Внезапно у меня явилось ужасное подозрение.
– Вы, две, – вы проникли в мой йо-йо! Теперь вы сможете управлять им, влиять на его работу?
– Ну, не совсем.
– Но можем вносить возмущения. Точно управлять невозможно из-за принципа неопределенности. Когда мы пытаемся предвидеть, все становится очень расплывчато.
– Такая ситуация для нас в новинку, понимаешь?
– Но интересно смотреть на мир холодных, пользуясь твоими ограниченными чувствами.
– Точно! Я жду не дождусь, когда мы займемся сексом!
Упоминание о моих чувствах заставило меня вспомнить о глазах и ушах.
Впервые с того момента, как покинул Моноблок, я оглянулся по сторонам.
Разглядеть что-то удалось не сразу. Я видел цвета и геометрические фигуры. Потом понял, что пытаюсь глядеть в странных направлениях, которыми больше не владею. Шесть дополнительных измерений, доступных в Моноблоке, были сжаты здесь до обычного планковского уровня.
Наконец, протерев глаза и вернувшись к нормальному зрению, я увидел – и не поверил.

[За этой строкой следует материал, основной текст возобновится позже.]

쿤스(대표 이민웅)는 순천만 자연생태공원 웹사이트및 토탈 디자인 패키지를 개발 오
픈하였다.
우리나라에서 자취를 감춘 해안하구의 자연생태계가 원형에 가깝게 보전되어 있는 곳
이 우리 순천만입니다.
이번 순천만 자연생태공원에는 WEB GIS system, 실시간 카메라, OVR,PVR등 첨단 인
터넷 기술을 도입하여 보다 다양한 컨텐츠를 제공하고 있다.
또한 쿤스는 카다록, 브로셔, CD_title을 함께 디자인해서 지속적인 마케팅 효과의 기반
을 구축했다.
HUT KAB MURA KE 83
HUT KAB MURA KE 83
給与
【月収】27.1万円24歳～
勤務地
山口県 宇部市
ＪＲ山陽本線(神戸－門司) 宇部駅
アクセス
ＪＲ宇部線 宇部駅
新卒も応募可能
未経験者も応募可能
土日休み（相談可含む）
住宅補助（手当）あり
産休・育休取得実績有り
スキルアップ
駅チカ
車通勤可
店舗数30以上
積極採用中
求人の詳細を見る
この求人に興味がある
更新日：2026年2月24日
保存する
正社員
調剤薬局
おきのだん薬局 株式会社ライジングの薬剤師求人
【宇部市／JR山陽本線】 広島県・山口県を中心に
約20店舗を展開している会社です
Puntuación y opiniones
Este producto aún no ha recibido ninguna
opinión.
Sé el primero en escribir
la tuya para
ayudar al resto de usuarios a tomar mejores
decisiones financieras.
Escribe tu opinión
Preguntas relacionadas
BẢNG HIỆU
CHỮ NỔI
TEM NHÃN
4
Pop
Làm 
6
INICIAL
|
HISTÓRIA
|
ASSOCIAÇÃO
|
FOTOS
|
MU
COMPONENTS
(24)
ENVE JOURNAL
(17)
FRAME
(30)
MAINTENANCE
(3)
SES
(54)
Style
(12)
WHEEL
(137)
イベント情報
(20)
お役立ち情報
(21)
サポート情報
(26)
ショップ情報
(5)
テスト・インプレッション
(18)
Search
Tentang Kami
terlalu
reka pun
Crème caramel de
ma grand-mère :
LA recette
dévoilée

Я стоял в центре большой городской площади в окружении типичных американских домов двадцатого века, разной степени запущенности и разрушения. Посреди площади бил фонтан, стояли скамейки и по-летнему зеленели деревья. Кто-то запускал змея; играл самодеятельный духовой оркестр. Этакий американский город под названием Любой... если бы не одна вещь.
Люди.
Все, кого я видел, от малышей с редкими волосиками на макушке до седовласых бабулек, были одеты в традиционную хипповскую одежку.
Тут было больше клешей, чем в музее Сонни и Шер, больше кожи, чем в стаде бизонов, больше бахромы, чем на конкурсе исполнительниц танца живота, больше бандан, чем в военной зоне, больше сандалий, чем на Тайной Вечере. Начищенные пряжки отражали солнечные лучи, да так, что резало глаза. Грязные галуны и отделка на куртках и рубашках были украшены пуговками и дешевыми фенечками. Много пипла обоих полов ходило с голой грудью, в жилетках из кожаных лоскутов нараспашку, и тут было достаточно кручено-окрашенной ткани, чтобы Христо мог покрыть ею весь Рейхстаг.
Я не видел ни одной прически короче, чем по плечи, а у большинства населения волосы в среднем доходили до середины спины. От этих развевающихся локонов распространялись волны пачули и мускуса.
Но даже сильнее, чем одежда, меня поразило поведение горожан. Ни на одном лице нельзя было заметить типично делового, рабочего или покупательского «мне-нужно-срочно-успеть» выражения спешки и решительной стремительности. Люди прохаживались и глазели по сторонам, стояли и лежали, тут никому не было нужно торопиться на встречу или им просто некуда было спешить. Здесь определенно царило время «Моста 59-й улицы». В этой общей атмосфере расслабленности и покоя я вдруг осознал, до чего напряжен и забеган бывает средний гражданин моей родной Америки, который торопится даже в минуты, отведенные для отдыха.
И понял главную причину здешнего расслабленного спокойствия.
Трава. Косяки. Шмаль.
Целые тонны травы.
Практически у каждого, кого я видел, имелся здоровенный дымящийся косяк размером с сигару. Волны кумара висели в воздухе, словно автомобильный выхлоп, состязаясь с запахом тела, спрыснутого духами. (А, кстати говоря, куда подевалось огромное стадо машин, свойственное современной цивилизации?)
Потом меня озарило.
Благодаря йо-йо я вернулся в 1972 год.
Тот год был счастливейшим годом моей жизни. Мне исполнилось восемнадцать, я был уверен в себе, легок на подъем и свободен. Секс был доступен, с деньгами никаких проблем, музыка отпадная. У меня не было обязанностей, я не чувствовал, что мое время убегает. Общество вокруг меня, пусть и потерявшее в 1967-м немного своей аркадской невинности, было свободнее, чем когда-либо прежде или потом; богема, первые счастливчики из «детей цветов», уже проникли во все колледжи Среднего Запада и на все вечеринки с барбекю у бассейнов в Плезант-Вэлли. Несмотря на правительство тиранов, несмотря на войну, казалось, что любые перемены категорически и обязательно возможны.
В эти несколько месяцев уместилась моя личная Утопия, воспоминания о которой, быстро вырвавшиеся из рук и унесшиеся в прошлое, скрашивали последующие двадцать лет.
И вот теперь я вернулся в эти годы благодаря йо-йо, подаренному Гансом Моравекцем.